Initiated in 1997–98, the Castrol Awards for Cricketing Excellence recognizes outstanding performances by Indian cricketers - past, present and future.

Awards

2011-2007

2006-2002

2001-1998

Special awards

 2010
Rahul Dravid – Highest number of catches in Test matches

Yusuf Pathan – Impact Cricketer

Awarding Methodology

Castrol Indian Cricketer of the Year Award

The winner is selected through a process that has two stages.

In the first stage, performances by Indians in Tests and one-day internationals in the Castrol Cricket Year are rated in the following categories:
Aggregate - Tests / ODIs; Wickets - Tests / ODIs; Batting average – Tests / ODIs; Bowling average - Tests / ODIs; Catches taken - Tests / ODIs.
Points are then allotted to each player in each of the categories in descending order. Thus, the highest scorer in tests gets 10 points, the second-highest gets 9 points, the third-highest gets 8 and so on. Similarly, the highest scorer in one-day internationals gets 10 points, the second highest gets 9 and so on. The same holds for the other categories.

At the end of the Castrol Year, the aggregate of the points gained by every player in all ten categories is computed and the players with the top five aggregates are declared the nominees for the Castrol Indian Cricketer of the Year Award.

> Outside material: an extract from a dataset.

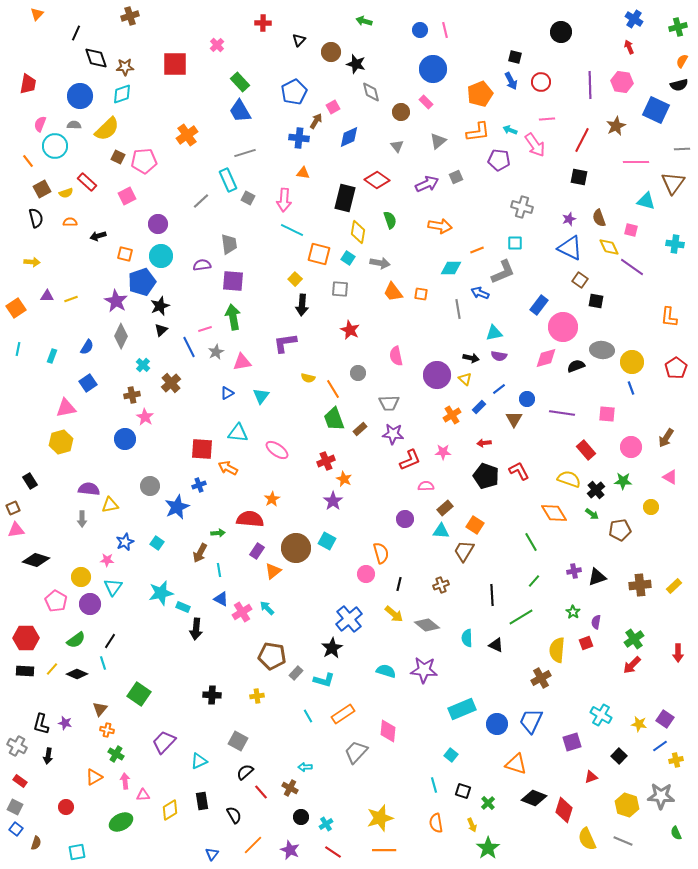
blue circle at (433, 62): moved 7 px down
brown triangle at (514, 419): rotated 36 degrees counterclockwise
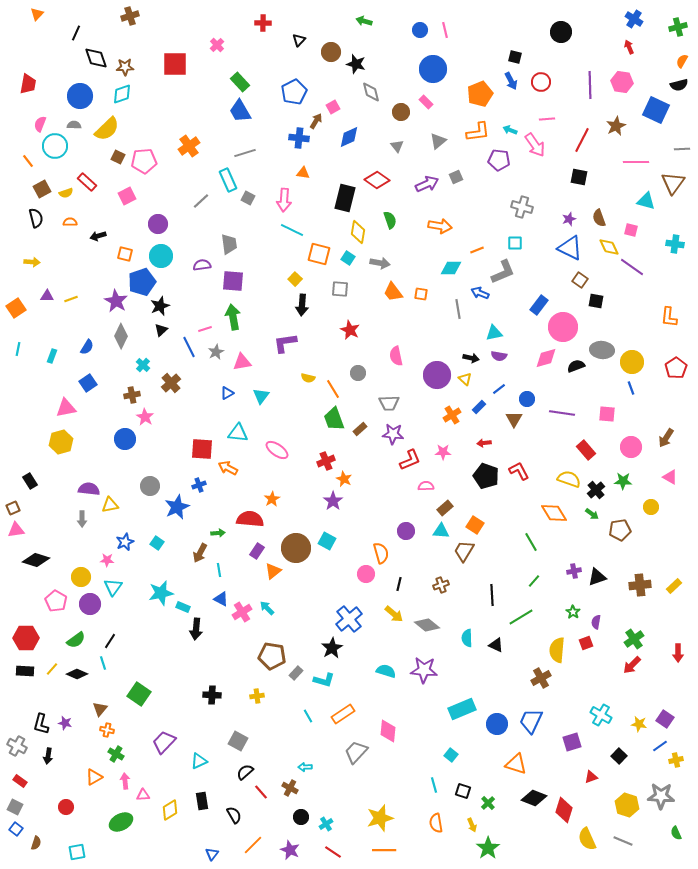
orange cross at (187, 135): moved 2 px right, 11 px down
purple circle at (405, 519): moved 1 px right, 12 px down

In the second stage, a 'ballot form' comprising the names of the five nominees and a summary of their performances in tests and one-day internationals (with stats) is sent to all the living cricketers who have represented India in at least one test or five one-day internationals. They are asked to 'vote' for one of the five nominees and the player who receives the highest number of votes is declared the winner. The voting is by secret ballot and is monitored by Professional Management Group.

This award is not at all related to any kind of monitory gain for cricketers. But it confirms the brand value of them, just like any other prestigious awards. In 2010 and 2011, Sachin Tendulkar and MS Dhoni received the Castrol Indian cricketer of the year awards. These reputation and great performance increased their earnings. Still both of them are listed as the top 10 richest cricketers in the world.

Castrol Junior Cricketer of the Year

Performances of under-19 cricketers in under-19 / under-17 / under-15 level tournaments in the CASTROL Year are taken into account, as also performances in the Ranji Trophy by cricketers from this age-group. Maximum weightage is given to cricketers who have represented India in international junior-level tournaments like the Under-19 World Cup / Asia Cup or have been part of the India 'A' team on overseas tours.

Performances are scrutinized and a list of 15 players is sent to a panel of judges who have been associated with junior cricket. They are asked to recommend five nominees for the award and then pick one from among the five whom they feel deserves the award the most.

Lifetime achievement award

This award is presented to a personality who has brought laurels to Indian cricket with consistent and outstanding performances that earned him the adulation of the countrymen and respect of his opponents.